Mrs. Stanton then rose and said a woman had just visited her who was connected with the Washington public schools. For a long time she had tried to get her wages; that she was in debt, with all its attendant evils; that she had applied time after time for her dues, but they were withheld, but that a school trustee had put his hand in his pocket and offered the teacher forty dollars instead of forty-five, the amount due. She instanced this as an atrocious advantage taken of a helpless woman. As she took her seat a man in a distant part of the hall arose for an explanation. He painted the awful picture of a depleted city treasury, of the inability of the school committee to get blood out of a stone, and thought the man did a most generous act to give the woman forty dollars and wait indefinitely for the forty-five. He said the man was touched by her necessities, and no doubt cramped himself to do a good act, for the school committee are poor men.

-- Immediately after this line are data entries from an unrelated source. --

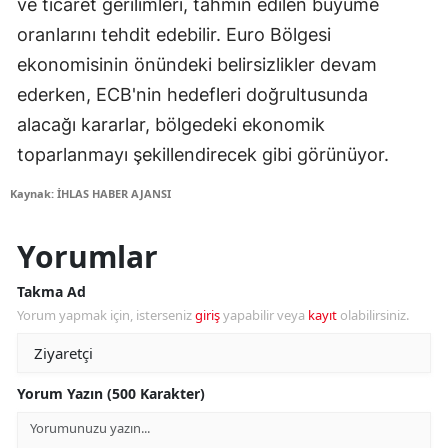
ve ticaret gerilimleri, tahmin edilen büyüme
oranlarını tehdit edebilir. Euro Bölgesi
ekonomisinin önündeki belirsizlikler devam
ederken, ECB'nin hedefleri doğrultusunda
alacağı kararlar, bölgedeki ekonomik
toparlanmayı şekillendirecek gibi görünüyor.
Kaynak: İHLAS HABER AJANSI
Yorumlar
Takma Ad
Yorum yapmak için, isterseniz
giriş
yapabilir veya
kayıt
olabilirsiniz.
Yorum Yazın (500 Karakter)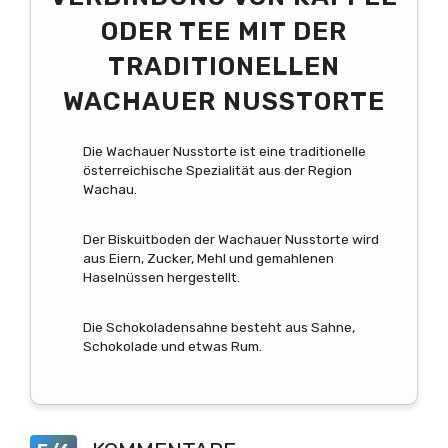
ODER TEE MIT DER
TRADITIONELLEN
WACHAUER NUSSTORTE
Die Wachauer Nusstorte ist eine traditionelle
österreichische Spezialität aus der Region
Wachau.
Der Biskuitboden der Wachauer Nusstorte wird
aus Eiern, Zucker, Mehl und gemahlenen
Haselnüssen hergestellt.
Die Schokoladensahne besteht aus Sahne,
Schokolade und etwas Rum.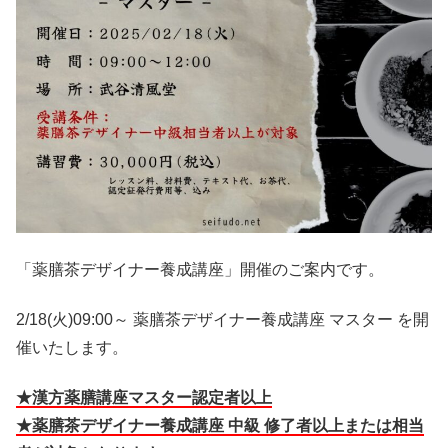
「薬膳茶デザイナー養成講座」開催のご案内です。
2/18(火)09:00～ 薬膳茶デザイナー養成講座 マスター を開
催いたします。
★漢方薬膳講座マスター認定者以上
★薬膳茶デザイナー養成講座 中級 修了者以上または相当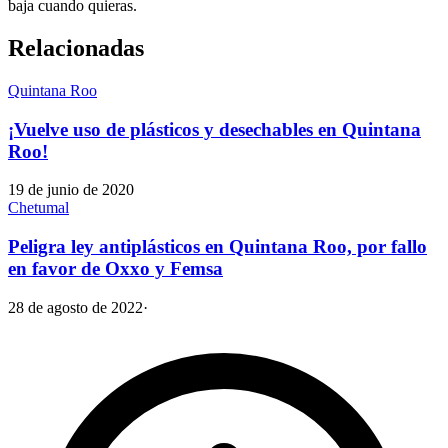
baja cuando quieras.
Relacionadas
Quintana Roo
¡Vuelve uso de plásticos y desechables en Quintana
Roo!
19 de junio de 2020
Chetumal
Peligra ley antiplásticos en Quintana Roo, por fallo
en favor de Oxxo y Femsa
28 de agosto de 2022
·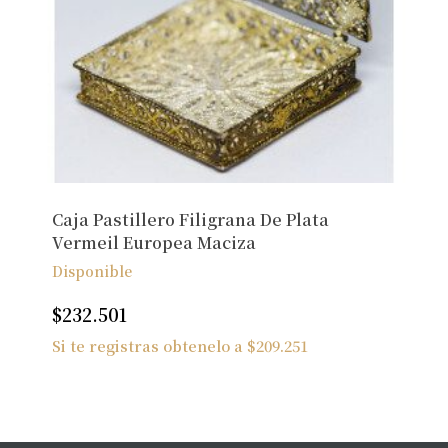
Caja Pastillero Filigrana De Plata
Vermeil Europea Maciza
Disponible
$
232.501
No hay productos en el carrito.
Si te registras obtenelo a
$
209.251
Ver Joyas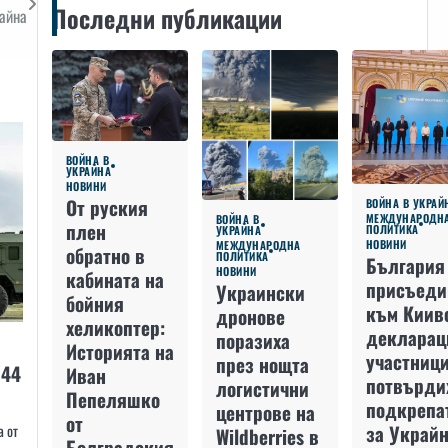
Последни публикации
райна
ВОЙНА В
УКРАЙНА
НОВИНИ
От руския
ВОЙНА В УКРАЙ
МЕЖДУНАРОДН
ВОЙНА В
плен
ПОЛИТИКА
УКРАЙНА
НОВИНИ
МЕЖДУНАРОДНА
обратно в
ПОЛИТИКА
България
НОВИНИ
кабината на
присъеди
Украински
бойния
към Киив
дронове
хеликоптер:
декларац
поразиха
Историята на
участниц
през нощта
С44
Иван
потвърди
логистични
Пепеляшко
подкрепа
центрове на
от
за Украйн
а от
Wildberries в
Болградския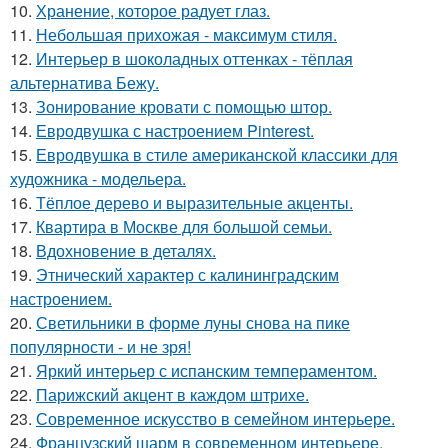
10.
Хранение, которое радует глаз.
11.
Небольшая прихожая - максимум стиля.
12.
Интерьер в шоколадных оттенках - тёплая
альтернатива Бежу.
13.
Зонирование кровати с помощью штор.
14.
Евродвушка с настроением Pinterest.
15.
Евродвушка в стиле американской классики для
художника - модельера.
16.
Тёплое дерево и выразительные акценты.
17.
Квартира в Москве для большой семьи.
18.
Вдохновение в деталях.
19.
Этнический характер с калининградским
настроением.
20.
Светильники в форме луны снова на пике
популярности - и не зря!
21.
Яркий интерьер с испанским темпераментом.
22.
Парижский акцент в каждом штрихе.
23.
Современное искусство в семейном интерьере.
24.
Французский шарм в современном интерьере.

A silence followed. Mr. May again came forward to bring forth some mental gem that in his former speech had been forgotten. He wanted to say something about woman as an inventor. A woman had invented the cotton-gin, but in this case she had been maliciously deprived of her rights. The audience listened patiently and his last talk came to an end. Then Mrs. Charlotte Wilbour took the stand and read one of her sleepy essays. But she made rather a handsome figure with the gaslight dancing on the golden sheaves that bespangled her royal drapery. Her costly fan was suspended from her waist by a heavy gold chain, and this, with the length of her long train, made her look anything else but “strong-minded.”

When her essay came to an end, Mr. May arose for an explanation, but the decorous, good humored audience had swallowed enough of Mr. May, and its stomach actually refused any more of the decoction. Stamp! Stamp! Stamp! Motherly Mrs. Stanton came forward and said, “Be a good child. Take it down; take it for the sake of free speech.” Mr. May began. Hissing, stamping. Again Mrs. Stanton’s sweet face beams on the audience and says, “Why will ye?”

Mr. May began and said: “I shall stand here until you hear me, if stay till to-morrow morning.” Determination was written on that face, with the broad lower jaw and mouth, which sprung together like the shutting of a steel trap. His arms were folded, and his whole person breathed the spirit of the Egyptian sphinx. The audience felt the presence of its master, and yielded as good naturedly as it began the battle. Mr. May told us something about a State’s prison, where there were nothing but female convicts and female officers, but whether this model prison is in his own State of New York or elsewhere escaped the ear of the writer, but it is safe to say if it is not in New York it certainly ought to be there.